Los grandes capos capturados o extraditados están siendo interrogados para obtener elementos sobre la configuración del poder político y criminal en zonas bajo influencia financiera del delito. El análisis sugiere que Estados Unidos no busca desaparecer a los cárteles, sino tomar el control de la producción y el contrabando para satisfacer necesidades internas y acceder a recursos multimillonarios, utilizando el narcotráfico como instrumento de control sobre grupos políticos mexicanos.
En la capital, la venta de drogas al menudeo y delitos asociados al ambulantaje representan un expediente complicado controlado por grupos muy organizados, un problema conocido en altos niveles de poder pero no combatido debido a ramificaciones de intereses criminales. La Secretaría de Seguridad Ciudadana (SSC) cuenta con alrededor de 80,000 elementos, aunque la carga de trabajo rebasa considerablemente la jornada laboral oficial debido a incapacidades, licencias y personal administrativo que no opera en campo.
La situación se complica ante la proximidad del Mundial de Futbol 2026. A 55 días del arranque, se proyecta un despliegue extraordinario para cinco partidos en la entidad, la inauguración con presencia de mandatarios y los “Fan Festivals” en las 16 alcaldías, donde solo el evento principal en el Zócalo estima 60,000 asistentes diarios durante 39 días. Una corporación que ya opera al límite enfrentará una presión sin precedente, máxime cuando eventos recientes, como un partido entre México y Portugal, requirieron movilizar a casi 11,000 elementos.
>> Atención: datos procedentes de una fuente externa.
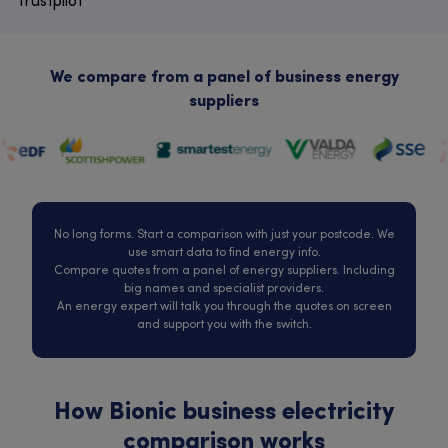
Trustpilot
We compare from a panel of business energy
suppliers
No long forms. Start a comparison with just your postcode. We
use smart data to find energy info.
Compare quotes from a panel of energy suppliers. Including
big names and specialist providers.
An energy expert will talk you through the quotes on screen
and support you with the switch.
How Bionic business electricity
comparison works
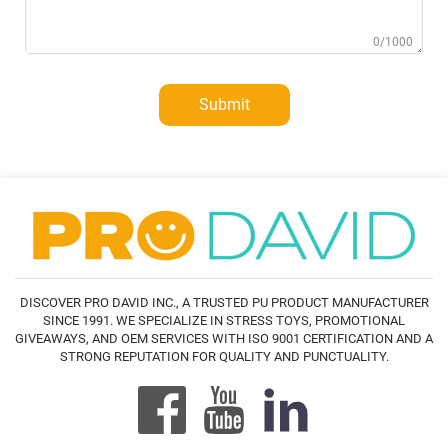
0/1000
Submit
DISCOVER PRO DAVID INC., A TRUSTED PU PRODUCT MANUFACTURER
SINCE 1991. WE SPECIALIZE IN STRESS TOYS, PROMOTIONAL
GIVEAWAYS, AND OEM SERVICES WITH ISO 9001 CERTIFICATION AND A
STRONG REPUTATION FOR QUALITY AND PUNCTUALITY.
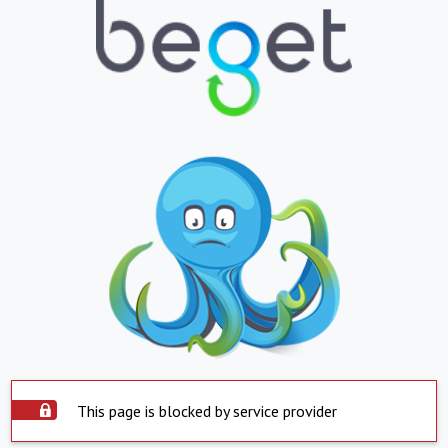
This page is blocked by service provider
Por otro lado, análisis sobre la Cuarta Transformación de la Nación indican que, aunque surgió para contener antagonismos del neoliberalismo, esa “prometida mutación” incrementó la corrupción y derivó en una gobernanza responsable de la “narcopolítica”. Se señala que la justicia se muestra impotente e ineficiente ante este fenómeno, y que la presidenta Claudia Sheinbaum Pardo no ha sido lo bastante fuerte para ordenar el encarcelamiento de los responsables políticos de antaño.
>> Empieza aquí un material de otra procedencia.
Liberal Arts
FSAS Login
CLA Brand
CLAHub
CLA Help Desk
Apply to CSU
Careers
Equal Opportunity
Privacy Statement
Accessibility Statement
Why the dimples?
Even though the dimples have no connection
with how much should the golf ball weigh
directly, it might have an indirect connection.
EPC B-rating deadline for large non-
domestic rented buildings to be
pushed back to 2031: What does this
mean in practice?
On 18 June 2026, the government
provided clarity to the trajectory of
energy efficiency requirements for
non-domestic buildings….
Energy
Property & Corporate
Ante la falta de programas concretos para reformular la estructura judicial y la continuidad de los mismos ministerios públicos y policías de investigación, organizaciones sociales han anunciado protestas para los días de la justa futbolera. El escenario descrito por los observadores cataloga a la narcopolítica más allá de las fronteras como un narcoterrorismo que ha trastocado el Estado de Derecho.